Eliminar dirigentes no equivale a desmontar estructuras. Y desmontar estructuras requiere algo más que presión externa o superioridad militar.
Por eso Estados Unidos vacila. Amenaza, sanciona, presiona, calcula. No porque ignore las diferencias, sino porque las conoce. Porque sabe que intervenir en Irán no sería aplicar un libreto conocido, sino abrir un conflicto de duración incierta, costos elevados y resultados imposibles de controlar plenamente.
El debilitamiento del eje regional iraní —los golpes a Hezbollah, la presión sobre Hamas, la caída del régimen sirio, el desgaste de los hutíes— reduce su capacidad de proyección externa. Pero no destruye su núcleo interno. Confundir debilitamiento con derrumbe es otro error recurrente.
Irán puede perder piezas sin perder la partida.
Su relación con Rusia y China no es ideológica, sino instrumental. Esa lógica le otorga flexibilidad. Cuando fue atacado, Moscú y Pekín evitaron comprometerse. Teherán no se sorprendió: lo incorporó al cálculo. La política iraní no se apoya en la confianza, sino en la utilidad.
En América Latina, la pérdida de Venezuela como eje antiestadounidense reduce la proyección simbólica de Irán, pero no compromete su estabilidad interna. No depende de Caracas para existir.
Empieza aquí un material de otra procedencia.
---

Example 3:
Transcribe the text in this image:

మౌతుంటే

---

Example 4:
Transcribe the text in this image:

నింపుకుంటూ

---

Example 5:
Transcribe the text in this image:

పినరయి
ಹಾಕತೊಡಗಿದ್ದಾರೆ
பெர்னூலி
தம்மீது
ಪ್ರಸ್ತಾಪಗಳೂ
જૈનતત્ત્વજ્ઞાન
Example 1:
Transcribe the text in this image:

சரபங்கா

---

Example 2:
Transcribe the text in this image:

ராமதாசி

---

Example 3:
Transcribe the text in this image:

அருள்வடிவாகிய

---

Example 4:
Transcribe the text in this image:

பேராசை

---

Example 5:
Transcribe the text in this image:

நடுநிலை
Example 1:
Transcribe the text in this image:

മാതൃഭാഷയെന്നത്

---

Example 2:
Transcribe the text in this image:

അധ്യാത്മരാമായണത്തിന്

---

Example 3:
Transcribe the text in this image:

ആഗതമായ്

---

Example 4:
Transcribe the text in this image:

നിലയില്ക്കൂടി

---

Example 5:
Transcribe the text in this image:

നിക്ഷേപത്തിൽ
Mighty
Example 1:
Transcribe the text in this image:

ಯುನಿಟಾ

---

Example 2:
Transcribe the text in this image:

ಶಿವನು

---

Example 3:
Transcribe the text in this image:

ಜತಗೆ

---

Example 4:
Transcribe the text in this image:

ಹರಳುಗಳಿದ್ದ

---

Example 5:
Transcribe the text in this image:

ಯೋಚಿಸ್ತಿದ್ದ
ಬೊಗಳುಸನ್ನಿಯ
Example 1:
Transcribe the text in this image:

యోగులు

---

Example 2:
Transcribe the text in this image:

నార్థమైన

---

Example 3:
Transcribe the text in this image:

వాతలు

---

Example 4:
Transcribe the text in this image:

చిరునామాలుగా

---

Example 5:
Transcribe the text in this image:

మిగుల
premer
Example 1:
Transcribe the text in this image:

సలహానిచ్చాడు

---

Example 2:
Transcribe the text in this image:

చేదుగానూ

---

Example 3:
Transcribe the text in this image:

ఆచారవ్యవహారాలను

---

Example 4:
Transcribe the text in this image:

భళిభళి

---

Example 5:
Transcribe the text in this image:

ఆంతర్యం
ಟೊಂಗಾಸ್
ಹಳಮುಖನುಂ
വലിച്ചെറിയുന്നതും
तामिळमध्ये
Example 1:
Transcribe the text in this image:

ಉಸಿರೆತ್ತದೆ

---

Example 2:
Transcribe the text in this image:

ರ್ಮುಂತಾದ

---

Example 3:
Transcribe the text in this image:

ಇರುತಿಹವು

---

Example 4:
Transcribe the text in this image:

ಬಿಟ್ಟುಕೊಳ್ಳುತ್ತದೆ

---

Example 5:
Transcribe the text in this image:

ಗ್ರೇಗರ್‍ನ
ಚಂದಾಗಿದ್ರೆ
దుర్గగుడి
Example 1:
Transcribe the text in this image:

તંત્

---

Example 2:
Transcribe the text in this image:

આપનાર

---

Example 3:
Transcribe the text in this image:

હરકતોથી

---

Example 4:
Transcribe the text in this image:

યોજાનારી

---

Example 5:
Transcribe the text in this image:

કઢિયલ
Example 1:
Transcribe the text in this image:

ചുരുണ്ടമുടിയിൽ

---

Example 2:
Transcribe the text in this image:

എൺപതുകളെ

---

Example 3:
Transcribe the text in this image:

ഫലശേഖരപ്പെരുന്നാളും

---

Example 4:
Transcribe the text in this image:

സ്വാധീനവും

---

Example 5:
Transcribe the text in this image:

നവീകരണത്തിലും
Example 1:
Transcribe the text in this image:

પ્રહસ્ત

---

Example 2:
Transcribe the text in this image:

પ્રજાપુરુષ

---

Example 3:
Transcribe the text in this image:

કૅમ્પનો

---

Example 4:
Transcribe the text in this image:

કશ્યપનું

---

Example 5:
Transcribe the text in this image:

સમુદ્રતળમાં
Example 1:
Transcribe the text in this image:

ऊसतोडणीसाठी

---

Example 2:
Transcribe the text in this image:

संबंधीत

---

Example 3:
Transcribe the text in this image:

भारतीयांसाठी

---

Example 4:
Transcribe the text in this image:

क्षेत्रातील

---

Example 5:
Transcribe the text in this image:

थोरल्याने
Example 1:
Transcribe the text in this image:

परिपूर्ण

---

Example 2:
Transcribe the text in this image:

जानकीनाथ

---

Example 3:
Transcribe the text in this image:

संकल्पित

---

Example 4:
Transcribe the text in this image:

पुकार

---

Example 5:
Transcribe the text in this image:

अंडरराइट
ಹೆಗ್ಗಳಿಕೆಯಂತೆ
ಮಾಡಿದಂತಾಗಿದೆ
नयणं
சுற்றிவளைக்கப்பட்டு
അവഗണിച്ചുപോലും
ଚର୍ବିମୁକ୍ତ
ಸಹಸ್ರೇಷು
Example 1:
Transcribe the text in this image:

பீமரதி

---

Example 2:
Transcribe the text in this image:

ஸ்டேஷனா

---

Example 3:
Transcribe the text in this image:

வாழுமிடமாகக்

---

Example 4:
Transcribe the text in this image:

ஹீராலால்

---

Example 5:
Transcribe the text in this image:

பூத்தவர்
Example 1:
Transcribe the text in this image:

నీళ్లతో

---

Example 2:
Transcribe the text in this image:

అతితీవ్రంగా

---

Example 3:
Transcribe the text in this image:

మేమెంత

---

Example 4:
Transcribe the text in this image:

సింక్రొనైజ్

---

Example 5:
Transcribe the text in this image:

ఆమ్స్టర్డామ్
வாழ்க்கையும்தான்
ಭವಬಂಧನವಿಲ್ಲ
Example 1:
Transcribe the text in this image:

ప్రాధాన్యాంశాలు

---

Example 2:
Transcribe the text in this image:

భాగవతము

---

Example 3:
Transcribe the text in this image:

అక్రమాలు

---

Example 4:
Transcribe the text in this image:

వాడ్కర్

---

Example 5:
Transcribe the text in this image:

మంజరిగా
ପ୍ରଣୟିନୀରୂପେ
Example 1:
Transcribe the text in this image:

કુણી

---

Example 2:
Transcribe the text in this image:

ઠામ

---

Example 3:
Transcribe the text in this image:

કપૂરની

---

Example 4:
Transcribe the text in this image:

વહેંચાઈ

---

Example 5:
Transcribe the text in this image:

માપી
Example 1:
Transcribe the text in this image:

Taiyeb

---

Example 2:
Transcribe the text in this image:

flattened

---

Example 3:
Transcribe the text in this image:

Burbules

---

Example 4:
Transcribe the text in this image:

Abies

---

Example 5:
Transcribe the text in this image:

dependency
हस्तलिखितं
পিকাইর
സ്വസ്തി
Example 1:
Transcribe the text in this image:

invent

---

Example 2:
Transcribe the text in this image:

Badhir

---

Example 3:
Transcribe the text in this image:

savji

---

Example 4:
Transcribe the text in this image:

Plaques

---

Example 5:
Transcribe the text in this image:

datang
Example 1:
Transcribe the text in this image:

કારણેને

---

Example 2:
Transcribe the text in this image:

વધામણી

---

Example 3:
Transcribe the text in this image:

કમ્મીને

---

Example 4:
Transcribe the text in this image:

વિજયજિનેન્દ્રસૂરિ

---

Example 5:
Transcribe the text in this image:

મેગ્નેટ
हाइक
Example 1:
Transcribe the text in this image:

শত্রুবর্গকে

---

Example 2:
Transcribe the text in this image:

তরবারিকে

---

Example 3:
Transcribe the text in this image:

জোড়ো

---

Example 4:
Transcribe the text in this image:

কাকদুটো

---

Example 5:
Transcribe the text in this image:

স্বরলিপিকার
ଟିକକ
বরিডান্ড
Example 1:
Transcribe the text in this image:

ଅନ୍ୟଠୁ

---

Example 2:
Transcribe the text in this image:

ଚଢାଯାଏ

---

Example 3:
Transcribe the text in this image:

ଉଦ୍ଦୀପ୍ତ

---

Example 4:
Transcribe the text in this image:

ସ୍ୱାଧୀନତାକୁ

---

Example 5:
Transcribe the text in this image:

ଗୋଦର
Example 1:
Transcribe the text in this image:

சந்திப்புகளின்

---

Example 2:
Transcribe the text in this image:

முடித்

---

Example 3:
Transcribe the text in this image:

Venezuela, en cambio, sí dependía del mundo.
El problema de fondo no es la comprensión, sino el tiempo. Occidente necesita cierres rápidos, resultados visibles y costos políticamente administrables. Irán opera en escalas largas, acepta la espera y convierte la paciencia en una forma de poder.
Por eso no todos los incendios anuncian derrumbes. Algunos fuegos no destruyen las estructuras: las templan.
Irán no es Venezuela.
No porque Estados Unidos ignore la diferencia, sino porque la conoce lo suficiente como para saber que este es un juego que no se define en meses, sino en décadas, y cuyo precio —político, estratégico y humano— quizá no esté dispuesto a pagar.